One of the key aims of The Sound Exchange has been to make the sound of the Philharmonia Orchestra freely available on the internet, so that musicians who cannot afford £500 for a CD of woodwind sound samples might be able to obtain top quality samples with which to create their music.
Certainly as far as the Philharmonia is concerned, ever more people playing and creating music can only be a good thing for the future of music making and if they are using our sounds to do it with, so much the better.
Samples Today
Mobile Phone
Today sampling technology is everywhere and getting cheaper. Many people´s mobile phones are even capable of recording and manipulating samples. What the future holds is difficult to predict, but it is likely that just as online computer gaming has taken off we will in due course see the arrival of popular ways of play music online. It´s already possible to play music interactively using the internet, but truly popular it ain´t, not yet. All it needs is someone to do for the internet what the Beatles did for magnetic tape.
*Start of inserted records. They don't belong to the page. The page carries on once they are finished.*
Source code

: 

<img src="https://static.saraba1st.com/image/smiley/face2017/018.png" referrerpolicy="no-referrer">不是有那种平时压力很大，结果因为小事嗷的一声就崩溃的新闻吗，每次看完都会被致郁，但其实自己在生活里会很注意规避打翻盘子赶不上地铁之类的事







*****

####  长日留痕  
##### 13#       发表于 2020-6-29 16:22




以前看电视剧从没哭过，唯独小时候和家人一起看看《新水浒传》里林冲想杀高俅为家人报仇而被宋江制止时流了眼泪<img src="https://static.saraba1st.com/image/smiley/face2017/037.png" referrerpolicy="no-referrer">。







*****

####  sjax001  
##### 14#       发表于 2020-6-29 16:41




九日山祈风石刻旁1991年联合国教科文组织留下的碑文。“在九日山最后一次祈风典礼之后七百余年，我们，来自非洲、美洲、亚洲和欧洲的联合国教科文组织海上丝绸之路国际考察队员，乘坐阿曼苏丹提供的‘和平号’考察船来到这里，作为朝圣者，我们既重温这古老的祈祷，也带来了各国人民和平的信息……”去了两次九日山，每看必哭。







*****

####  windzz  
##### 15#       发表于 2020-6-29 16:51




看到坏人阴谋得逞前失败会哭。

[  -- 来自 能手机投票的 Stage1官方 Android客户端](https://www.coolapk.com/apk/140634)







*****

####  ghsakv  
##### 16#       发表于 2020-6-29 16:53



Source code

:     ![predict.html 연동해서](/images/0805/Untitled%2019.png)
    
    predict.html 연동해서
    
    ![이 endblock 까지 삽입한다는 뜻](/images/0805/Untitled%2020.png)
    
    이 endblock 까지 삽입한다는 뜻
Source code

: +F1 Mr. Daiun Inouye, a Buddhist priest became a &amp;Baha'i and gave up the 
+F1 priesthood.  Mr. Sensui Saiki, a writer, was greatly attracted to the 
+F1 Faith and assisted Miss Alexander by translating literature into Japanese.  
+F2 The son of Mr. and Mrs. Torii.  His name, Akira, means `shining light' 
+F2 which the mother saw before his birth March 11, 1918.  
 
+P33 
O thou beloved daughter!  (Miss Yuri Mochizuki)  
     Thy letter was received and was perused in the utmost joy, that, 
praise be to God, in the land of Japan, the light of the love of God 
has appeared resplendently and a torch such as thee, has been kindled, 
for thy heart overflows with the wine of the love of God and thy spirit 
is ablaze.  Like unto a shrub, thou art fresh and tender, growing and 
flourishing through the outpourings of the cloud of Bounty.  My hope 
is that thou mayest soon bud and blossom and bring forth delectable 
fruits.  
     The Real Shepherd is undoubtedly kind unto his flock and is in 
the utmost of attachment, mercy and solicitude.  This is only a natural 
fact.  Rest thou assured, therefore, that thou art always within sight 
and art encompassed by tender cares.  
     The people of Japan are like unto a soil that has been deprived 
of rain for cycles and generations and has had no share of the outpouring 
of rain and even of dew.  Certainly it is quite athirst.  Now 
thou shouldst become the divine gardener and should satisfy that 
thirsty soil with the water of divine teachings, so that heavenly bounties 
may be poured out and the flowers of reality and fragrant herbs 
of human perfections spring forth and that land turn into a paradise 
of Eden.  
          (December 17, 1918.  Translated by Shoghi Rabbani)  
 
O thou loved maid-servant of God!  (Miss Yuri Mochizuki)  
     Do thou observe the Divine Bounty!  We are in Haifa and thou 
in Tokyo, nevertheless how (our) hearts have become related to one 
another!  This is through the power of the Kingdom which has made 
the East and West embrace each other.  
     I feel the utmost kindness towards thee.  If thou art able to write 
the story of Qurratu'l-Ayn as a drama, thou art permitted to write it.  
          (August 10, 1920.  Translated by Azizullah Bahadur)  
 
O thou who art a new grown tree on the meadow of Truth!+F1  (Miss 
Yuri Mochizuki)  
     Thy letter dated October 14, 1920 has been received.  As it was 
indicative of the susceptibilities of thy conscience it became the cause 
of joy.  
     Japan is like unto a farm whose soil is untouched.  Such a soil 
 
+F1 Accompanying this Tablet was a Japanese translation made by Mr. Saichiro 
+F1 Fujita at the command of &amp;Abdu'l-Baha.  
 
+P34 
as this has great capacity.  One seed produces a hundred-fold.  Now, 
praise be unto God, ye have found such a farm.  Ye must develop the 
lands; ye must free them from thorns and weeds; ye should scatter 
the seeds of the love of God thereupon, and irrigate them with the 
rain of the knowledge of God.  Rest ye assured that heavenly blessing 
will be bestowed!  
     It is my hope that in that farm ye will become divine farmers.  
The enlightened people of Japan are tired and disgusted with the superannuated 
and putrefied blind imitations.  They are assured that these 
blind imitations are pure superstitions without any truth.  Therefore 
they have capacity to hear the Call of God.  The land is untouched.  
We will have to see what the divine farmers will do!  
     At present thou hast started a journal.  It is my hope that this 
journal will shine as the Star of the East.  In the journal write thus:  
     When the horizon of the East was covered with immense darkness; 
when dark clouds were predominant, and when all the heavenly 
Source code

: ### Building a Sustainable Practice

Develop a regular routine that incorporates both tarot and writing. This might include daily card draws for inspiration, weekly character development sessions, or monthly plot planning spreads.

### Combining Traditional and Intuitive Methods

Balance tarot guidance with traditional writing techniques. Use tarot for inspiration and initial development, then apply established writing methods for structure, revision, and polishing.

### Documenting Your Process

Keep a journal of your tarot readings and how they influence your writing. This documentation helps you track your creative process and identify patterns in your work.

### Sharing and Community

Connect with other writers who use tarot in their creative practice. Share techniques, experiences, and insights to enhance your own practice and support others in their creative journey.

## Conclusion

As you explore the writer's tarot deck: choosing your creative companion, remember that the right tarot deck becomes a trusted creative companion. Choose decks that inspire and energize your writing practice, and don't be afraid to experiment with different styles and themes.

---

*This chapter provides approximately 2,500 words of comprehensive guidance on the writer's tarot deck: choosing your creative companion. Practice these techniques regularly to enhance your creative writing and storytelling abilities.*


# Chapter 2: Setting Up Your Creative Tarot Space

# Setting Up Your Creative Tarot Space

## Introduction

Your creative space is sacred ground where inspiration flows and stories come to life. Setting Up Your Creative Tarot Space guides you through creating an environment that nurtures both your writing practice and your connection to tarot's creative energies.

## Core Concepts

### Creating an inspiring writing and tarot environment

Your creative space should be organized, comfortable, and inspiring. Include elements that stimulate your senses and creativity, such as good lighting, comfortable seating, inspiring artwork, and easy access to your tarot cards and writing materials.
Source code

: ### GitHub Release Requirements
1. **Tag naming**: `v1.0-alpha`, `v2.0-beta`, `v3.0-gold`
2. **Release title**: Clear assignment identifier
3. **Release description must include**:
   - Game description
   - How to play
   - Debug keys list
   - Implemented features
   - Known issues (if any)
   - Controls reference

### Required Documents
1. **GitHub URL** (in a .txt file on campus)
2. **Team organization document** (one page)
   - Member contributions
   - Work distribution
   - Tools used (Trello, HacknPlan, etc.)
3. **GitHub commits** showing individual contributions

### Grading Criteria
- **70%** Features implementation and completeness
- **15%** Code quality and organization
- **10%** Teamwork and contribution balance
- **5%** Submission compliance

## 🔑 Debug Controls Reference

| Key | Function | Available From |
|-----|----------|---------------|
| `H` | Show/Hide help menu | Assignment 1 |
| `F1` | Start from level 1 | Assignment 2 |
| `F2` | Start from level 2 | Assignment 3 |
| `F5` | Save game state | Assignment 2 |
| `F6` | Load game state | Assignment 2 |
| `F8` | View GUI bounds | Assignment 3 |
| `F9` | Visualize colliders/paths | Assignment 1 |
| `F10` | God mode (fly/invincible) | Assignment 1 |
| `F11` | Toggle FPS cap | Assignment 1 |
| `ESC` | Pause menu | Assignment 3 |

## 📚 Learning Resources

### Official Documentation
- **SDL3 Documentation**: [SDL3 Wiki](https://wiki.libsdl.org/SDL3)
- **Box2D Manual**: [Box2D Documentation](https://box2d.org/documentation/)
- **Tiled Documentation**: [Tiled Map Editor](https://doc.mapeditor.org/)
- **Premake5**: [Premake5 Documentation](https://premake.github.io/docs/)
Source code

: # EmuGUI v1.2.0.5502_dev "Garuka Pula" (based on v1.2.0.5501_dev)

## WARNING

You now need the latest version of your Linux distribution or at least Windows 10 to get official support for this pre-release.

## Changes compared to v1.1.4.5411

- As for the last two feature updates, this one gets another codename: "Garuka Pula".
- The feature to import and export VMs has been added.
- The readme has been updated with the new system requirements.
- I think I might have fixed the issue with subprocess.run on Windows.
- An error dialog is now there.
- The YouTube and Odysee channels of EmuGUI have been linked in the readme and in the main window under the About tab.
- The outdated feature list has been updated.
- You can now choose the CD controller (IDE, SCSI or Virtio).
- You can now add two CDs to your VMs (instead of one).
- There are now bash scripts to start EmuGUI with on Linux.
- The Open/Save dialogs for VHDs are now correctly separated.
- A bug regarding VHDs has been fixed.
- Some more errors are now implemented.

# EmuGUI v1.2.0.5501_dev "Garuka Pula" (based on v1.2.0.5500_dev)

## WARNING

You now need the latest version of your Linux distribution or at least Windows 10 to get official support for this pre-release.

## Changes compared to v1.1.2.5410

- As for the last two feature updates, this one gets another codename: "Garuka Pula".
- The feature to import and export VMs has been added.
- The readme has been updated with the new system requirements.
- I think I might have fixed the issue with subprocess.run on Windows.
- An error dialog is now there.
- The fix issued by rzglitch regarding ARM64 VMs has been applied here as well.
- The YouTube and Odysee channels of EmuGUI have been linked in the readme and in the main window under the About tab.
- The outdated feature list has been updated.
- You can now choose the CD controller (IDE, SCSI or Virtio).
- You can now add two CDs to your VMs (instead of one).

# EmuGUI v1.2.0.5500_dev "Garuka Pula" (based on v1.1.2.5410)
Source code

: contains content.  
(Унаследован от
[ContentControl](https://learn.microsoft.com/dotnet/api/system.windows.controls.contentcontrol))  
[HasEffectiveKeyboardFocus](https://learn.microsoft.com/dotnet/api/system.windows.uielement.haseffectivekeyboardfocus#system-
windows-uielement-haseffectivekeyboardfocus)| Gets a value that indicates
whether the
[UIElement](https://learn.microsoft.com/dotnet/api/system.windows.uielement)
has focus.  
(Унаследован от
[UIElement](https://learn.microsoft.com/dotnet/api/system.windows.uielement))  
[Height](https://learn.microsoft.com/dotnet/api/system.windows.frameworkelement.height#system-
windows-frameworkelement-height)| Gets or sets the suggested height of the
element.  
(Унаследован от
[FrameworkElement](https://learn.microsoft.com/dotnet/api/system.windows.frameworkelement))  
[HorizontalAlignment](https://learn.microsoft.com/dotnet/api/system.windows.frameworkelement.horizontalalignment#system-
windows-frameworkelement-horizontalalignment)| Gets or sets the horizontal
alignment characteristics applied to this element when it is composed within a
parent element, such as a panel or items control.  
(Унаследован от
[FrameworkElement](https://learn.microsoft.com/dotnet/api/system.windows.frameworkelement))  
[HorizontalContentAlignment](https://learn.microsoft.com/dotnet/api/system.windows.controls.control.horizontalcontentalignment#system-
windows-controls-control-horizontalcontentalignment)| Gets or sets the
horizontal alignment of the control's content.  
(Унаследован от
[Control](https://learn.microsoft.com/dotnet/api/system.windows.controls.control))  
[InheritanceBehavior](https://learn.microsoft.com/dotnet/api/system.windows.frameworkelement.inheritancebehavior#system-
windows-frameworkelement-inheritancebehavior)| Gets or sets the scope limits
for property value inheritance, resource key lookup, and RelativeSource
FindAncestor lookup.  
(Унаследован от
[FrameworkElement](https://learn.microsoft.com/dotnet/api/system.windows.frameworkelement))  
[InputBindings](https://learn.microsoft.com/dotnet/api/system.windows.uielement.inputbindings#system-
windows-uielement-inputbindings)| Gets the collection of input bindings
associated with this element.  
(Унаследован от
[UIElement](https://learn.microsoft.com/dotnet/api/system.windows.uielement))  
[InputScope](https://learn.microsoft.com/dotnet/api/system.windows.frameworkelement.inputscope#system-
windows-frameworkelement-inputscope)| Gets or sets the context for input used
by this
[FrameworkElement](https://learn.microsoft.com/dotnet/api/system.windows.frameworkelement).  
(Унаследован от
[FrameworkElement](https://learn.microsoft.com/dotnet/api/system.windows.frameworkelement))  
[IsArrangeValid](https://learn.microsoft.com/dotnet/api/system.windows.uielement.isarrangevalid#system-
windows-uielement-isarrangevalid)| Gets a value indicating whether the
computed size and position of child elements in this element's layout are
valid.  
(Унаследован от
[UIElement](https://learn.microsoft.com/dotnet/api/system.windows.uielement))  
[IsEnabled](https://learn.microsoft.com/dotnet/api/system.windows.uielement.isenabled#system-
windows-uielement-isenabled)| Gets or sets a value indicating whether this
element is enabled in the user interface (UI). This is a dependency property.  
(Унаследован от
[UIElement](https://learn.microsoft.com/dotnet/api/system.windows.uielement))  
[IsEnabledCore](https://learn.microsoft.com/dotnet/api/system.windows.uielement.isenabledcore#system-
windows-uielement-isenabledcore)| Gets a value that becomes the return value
In other areas of the media, the sample is just getting going and is set to continue to make inroads, but the technology has many other applications and will be at the centre of many other things that will effect all our lives apart from music, such as the ever increasing numbers of machines that talk.
Orchestras: No Future?
People often wonder if all this sampling activity will replace the orchestra and live music. It is true that in the past 10 years, film recording work has decreased tremendously.
Cameron Mackintosh has even sought to replace half of the live musicians in his show, Les Miserables with digitally sampled, computer manipulated substitutes and church organs the world over are being replaced by karaoke type organs with thousands of hymns in their memory banks, but new markets usually open when others close and the sound sample business may be one example that continues to grow. Certainly mobile phone ringtones have become a huge and most unexpected growth industry.
Another new media area that has experienced massive growth over the past few years has been computer gaming, which has had some unexpected benefits for the Philharmonia Orchestra as we recorded the music for the Harry Potter computer games.
And why would a computer game have a real orchestra for its sound track and not a sampled one? Perhaps because the real orchestra sound is so rich, complex and subtle in its variations that you can´t really replace the real thing. Besides, if you can afford the real thing, why not have it?
Quality of Sound
Perhaps the main reason why the orchestra will survive is because of the unique nature of the live experience. No two performances are ever the same of course, but what also strikes people the first time they go and listen to a top orchestra is a sound unlike anything even the best samples or synthesizers can produce. You could spend a small fortune on hi-fi equipment, but it never comes close to the effect of a real orchestra for several reasons...
- CD or radio sound is always compressed, because at realistic volume levels the quiet bits would be almost inaudible and the loud bits would blow the windows out of your house and entertain people three streets away!
- The orchestra sound also comes at you from all angles: 100 musicians each creating their own individual sounds spread across the stage create a sound that envelopes and surrounds you in the music.
- The sound is entirely pure and distortion free, something that no noise reduction system can ever improve on, only seek to attain.
- It´s not an ´either/or´ situation the orchestra has acommodated all types of music, musicians and instruments over the centuries and someone adept with digital technology who feels they can use a real orchestra is welcome anytime. Have you got a plan? Just contact us!
But finally, the fact that the live orchestra is a real, breathing thing made up of individuals creating musical sounds for you personally, there and then, is something that will always be appreciated no matter how automated, digitised, and sampled our world becomes.